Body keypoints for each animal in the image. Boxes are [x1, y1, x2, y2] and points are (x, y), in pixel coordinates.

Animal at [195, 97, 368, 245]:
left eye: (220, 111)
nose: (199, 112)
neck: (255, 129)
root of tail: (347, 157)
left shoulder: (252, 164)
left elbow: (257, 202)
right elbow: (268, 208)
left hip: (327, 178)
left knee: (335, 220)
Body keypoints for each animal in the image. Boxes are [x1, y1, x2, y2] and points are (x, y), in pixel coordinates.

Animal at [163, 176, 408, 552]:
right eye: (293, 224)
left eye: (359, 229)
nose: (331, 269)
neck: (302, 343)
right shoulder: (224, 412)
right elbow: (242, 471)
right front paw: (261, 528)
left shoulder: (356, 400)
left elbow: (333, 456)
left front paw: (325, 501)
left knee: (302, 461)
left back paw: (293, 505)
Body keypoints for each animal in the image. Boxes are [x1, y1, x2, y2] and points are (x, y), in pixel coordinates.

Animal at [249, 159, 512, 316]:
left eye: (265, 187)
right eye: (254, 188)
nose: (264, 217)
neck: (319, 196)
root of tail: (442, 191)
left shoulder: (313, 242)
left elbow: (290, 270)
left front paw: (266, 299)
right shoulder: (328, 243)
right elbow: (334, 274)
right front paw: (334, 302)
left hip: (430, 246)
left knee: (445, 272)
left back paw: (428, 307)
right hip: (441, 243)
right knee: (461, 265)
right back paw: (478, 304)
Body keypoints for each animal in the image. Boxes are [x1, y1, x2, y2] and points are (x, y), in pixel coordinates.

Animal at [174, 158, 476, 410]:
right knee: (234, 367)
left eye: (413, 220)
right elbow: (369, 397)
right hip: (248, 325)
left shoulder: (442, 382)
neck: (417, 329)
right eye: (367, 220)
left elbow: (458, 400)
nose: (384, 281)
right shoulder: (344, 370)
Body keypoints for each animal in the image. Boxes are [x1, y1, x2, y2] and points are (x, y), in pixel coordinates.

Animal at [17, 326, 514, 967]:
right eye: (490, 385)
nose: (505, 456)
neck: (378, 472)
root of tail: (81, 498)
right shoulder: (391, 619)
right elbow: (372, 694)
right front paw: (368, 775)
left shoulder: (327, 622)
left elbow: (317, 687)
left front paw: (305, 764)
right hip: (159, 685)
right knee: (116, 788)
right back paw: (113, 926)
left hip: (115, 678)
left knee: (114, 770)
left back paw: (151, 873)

——

[WHAT TO PRODUCE]
After locating the line with "root of tail: (347, 157)" above, return that line and every later line through the one with "right knee: (461, 265)", word for word and with nothing else.

[RESULT FOR THIS TASK]
root of tail: (347, 157)
left shoulder: (252, 164)
left elbow: (257, 202)
right elbow: (268, 208)
left hip: (327, 178)
left knee: (335, 220)
Body keypoints for each animal in the image. Boxes are [x1, y1, x2, y2] and points are (x, y), in pixel coordinates.

Animal at [163, 176, 408, 552]:
right eye: (293, 224)
left eye: (359, 229)
nose: (331, 269)
neck: (302, 343)
right shoulder: (224, 412)
right elbow: (242, 471)
right front paw: (261, 528)
left shoulder: (356, 400)
left elbow: (333, 456)
left front paw: (325, 501)
left knee: (302, 461)
left back paw: (293, 505)
Body keypoints for each animal in the image. Boxes are [x1, y1, x2, y2] and points are (x, y), in pixel coordinates.

Animal at [249, 159, 512, 316]:
left eye: (265, 187)
right eye: (254, 188)
nose: (264, 217)
neck: (319, 196)
root of tail: (442, 191)
left shoulder: (313, 242)
left elbow: (290, 270)
left front paw: (266, 299)
right shoulder: (328, 243)
right elbow: (334, 274)
right front paw: (334, 302)
left hip: (430, 246)
left knee: (445, 272)
left back paw: (428, 307)
right hip: (441, 243)
right knee: (461, 265)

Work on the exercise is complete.